The output pulse energy of the 775-nm laser as a function of the pulse energy of the 1550-nm laser. Inset: the measured pulse shape of the $\sim 97\text{-}\mu \mathrm{J}$ laser pulses.

The spectrum of the generated 775-nm laser with $\sim 97\text{-}\mu \mathrm{J}$ pulse energy was measured using an OSA with 0.02-nm resolution and is shown in Fig. 6. The laser was centered at $\sim 775\mathrm{nm}$, and an SNR of greater than $\sim 36\mathrm{dB}$ was achieved. Compared with the SNR of the fundamental laser (see Fig. 4), the SNR is much better due to the ASE filtering of the process of the double-frequency conversion.

Fig. 6

The measured spectrum of the 775-nm single-frequency linearly polarized laser with $\sim 97\text{-}\mu \mathrm{J}$ pulse energy. Inset: Zoomed-in spectrum of the laser.

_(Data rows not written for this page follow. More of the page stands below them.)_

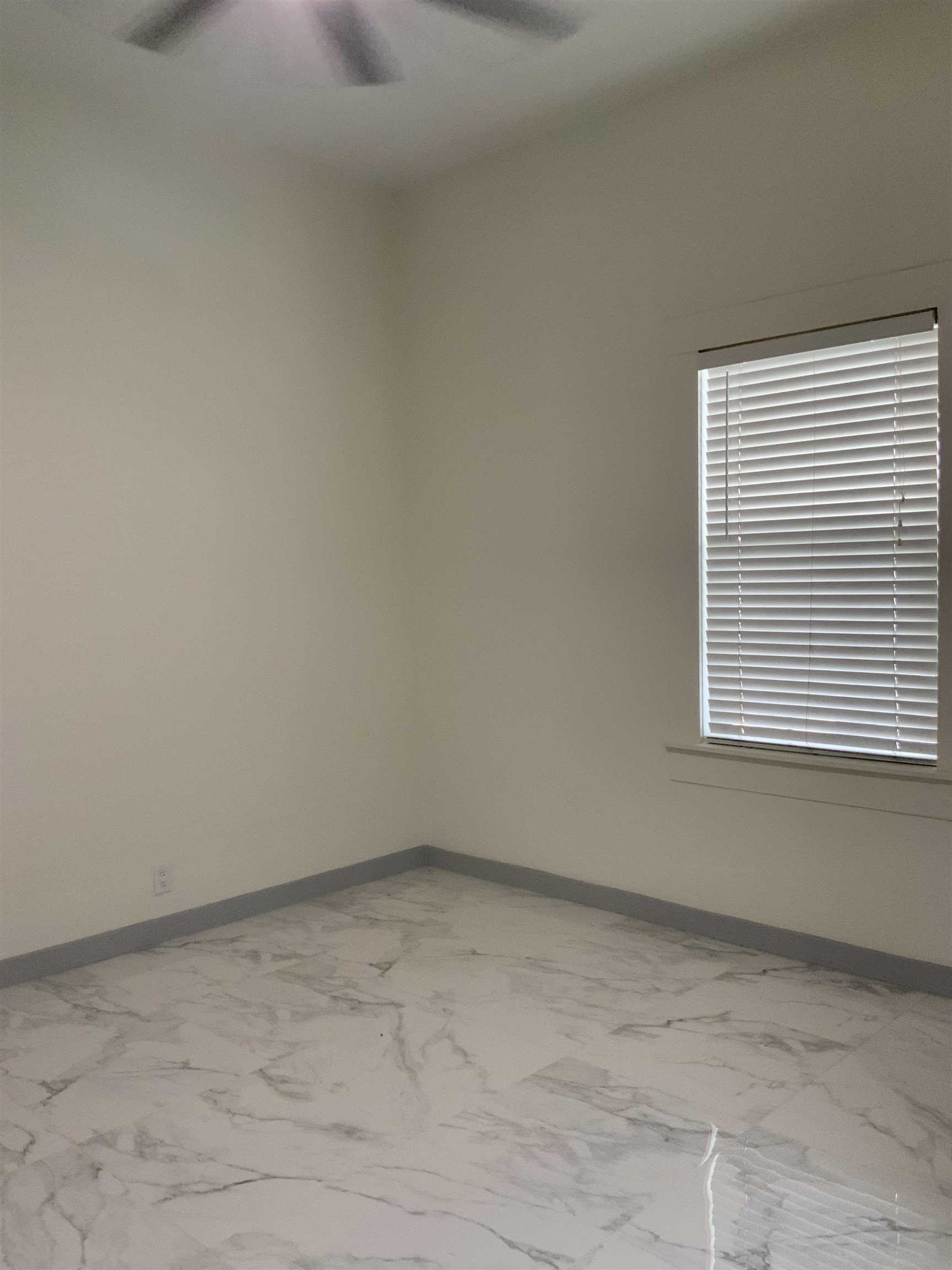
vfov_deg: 61.7
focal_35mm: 29
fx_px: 1063
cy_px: 635
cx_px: 476
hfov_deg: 48.2
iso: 64
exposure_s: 1/60
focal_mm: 3
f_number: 1.8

The beam quality for the 775-nm laser with $\sim 97\text{-}\mu \mathrm{J}$ pulse energy was evaluated with a beam quality factor ($M^2$) in two orthogonal transverse directions $x$ and $y$ using a commercial beam profile analyzer (M2-200S, Ophir Photonics Inc.). As shown in Fig. 7 the beam quality factor ($M^2$) was measured to be 1.184 and 1.137 in the $x$- and $y$-directions, respectively. Nearly diffraction limited beam quality was achieved.

Fig. 7

The measured beam quality factor ($M^2$) of the 775-nm single-frequency linearly polarized laser with $\sim 97\text{-}\mu \mathrm{J}$ pulse energy.

4.

Conclusion

We have successfully implemented a high-energy, single-frequency, linearly polarized, near-diffraction-limited ($M^2<1.2$), nanosecond, low repetition rate pulsed laser at 775 nm by frequency doubling of an all-fiber MOPA seeded by a single-frequency DFB laser diode. The 775-nm laser can produce $\sim 97\text{-}\mu \mathrm{J}$, $\sim 4.8\text{-}\mathrm{ns}$ laser pulses with 260-Hz repetition rate and $\sim 15\text{-}\mathrm{dB}$ PER. It is believed that the laser can be used for a lot of applications, including remote sensing, optical metrology, material processing, etc.